- ACTIVITY -
Could you transcribe all the entries exactly, omitting the pictures?

- RAW DATA -

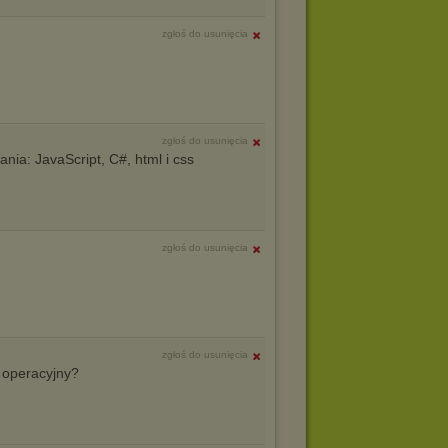
zgłoś do usunięcia
zgłoś do usunięcia
ia: JavaScript, C#, html i css
zgłoś do usunięcia
zgłoś do usunięcia
m operacyjny?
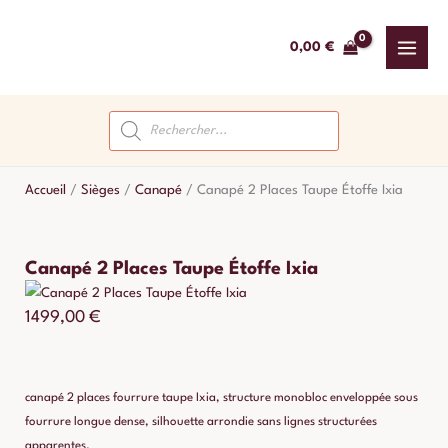
Aller
au
0,00
€
contenu
Recherche
de
produits
Accueil
/
Sièges
/
Canapé
/
Canapé 2 Places Taupe Étoffe Ixia
Canapé 2 Places Taupe Étoffe Ixia
1499,00
€
canapé 2 places fourrure taupe Ixia, structure monobloc enveloppée sous
fourrure longue dense, silhouette arrondie sans lignes structurées
apparentes.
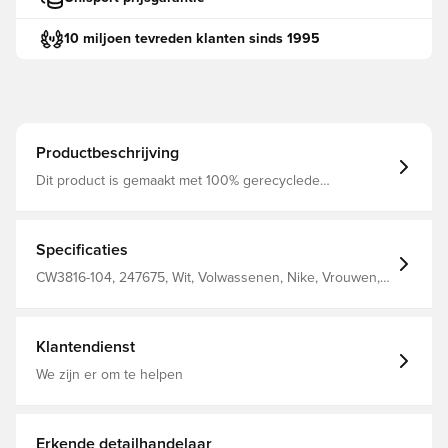
10 miljoen tevreden klanten sinds 1995
Productbeschrijving
Dit product is gemaakt met 100% gerecyclede
polyestervezels Dri-FIT is een ademend, sneldrogend
lichtgewicht materiaal dat vocht wegvoert van het
lichaam, zodat je altijd droog, comfortabel en gefocust
blijft De mesh panelen op de rug en mouwen helpen je
Specificaties
koel te houden Standaard pasvorm Gemaakt van 100%
polyester. Damesmodel.
CW3816-104, 247675, Wit, Volwassenen, Nike, Vrouwen,
Voetbalshirts, Beter, Korte mouwen, This Product Is Made
With 100% Recycled Polyester Fibers
Klantendienst
We zijn er om te helpen
Erkende detailhandelaar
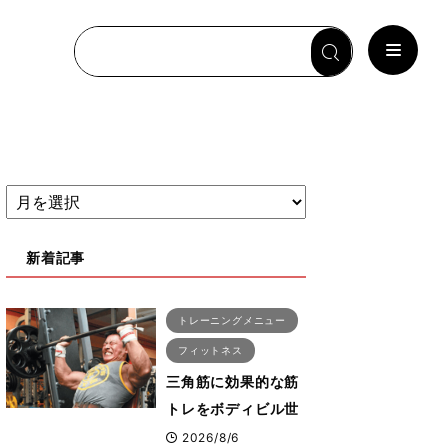
新着記事
トレーニングメニュー
フィットネス
三角筋に効果的な筋
トレをボディビル世
界王者鈴木雅選手が
2026/8/6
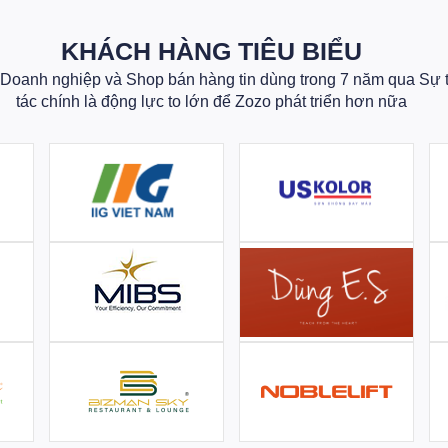
KHÁCH HÀNG TIÊU BIỂU
oanh nghiệp và Shop bán hàng tin dùng trong 7 năm qua Sự 
tác chính là động lực to lớn để Zozo phát triển hơn nữa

- ANSWER BOX -
zgłoś do usunięcia
zgłoś do usunięcia
ia: JavaScript, C#, html i css
zgłoś do usunięcia
zgłoś do usunięcia
m operacyjny?
Aller
au
0,00
€
contenu
Recherche
de
produits
Accueil
/
Sièges
/
Canapé
/
Canapé 2 Places Taupe Étoffe Ixia
Canapé 2 Places Taupe Étoffe Ixia
1499,00
€
canapé 2 places fourrure taupe Ixia, structure monobloc enveloppée sous
fourrure longue dense, silhouette arrondie sans lignes structurées
apparentes.
10 miljoen tevreden klanten sinds 1995
Productbeschrijving
Dit product is gemaakt met 100% gerecyclede
polyestervezels Dri-FIT is een ademend, sneldrogend
lichtgewicht materiaal dat vocht wegvoert van het
lichaam, zodat je altijd droog, comfortabel en gefocust
blijft De mesh panelen op de rug en mouwen helpen je
Specificaties
koel te houden Standaard pasvorm Gemaakt van 100%
polyester. Damesmodel.
CW3816-104, 247675, Wit, Volwassenen, Nike, Vrouwen,
Voetbalshirts, Beter, Korte mouwen, This Product Is Made
With 100% Recycled Polyester Fibers
Klantendienst
We zijn er om te helpen
Erkende detailhandelaar
新着記事
トレーニングメニュー
フィットネス
三角筋に効果的な筋
トレをボディビル世
界王者鈴木雅選手が
2026/8/6
KHÁCH HÀNG TIÊU BIỂU
oanh nghiệp và Shop bán hàng tin dùng trong 7 năm qua Sự 
tác chính là động lực to lớn để Zozo phát triển hơn nữa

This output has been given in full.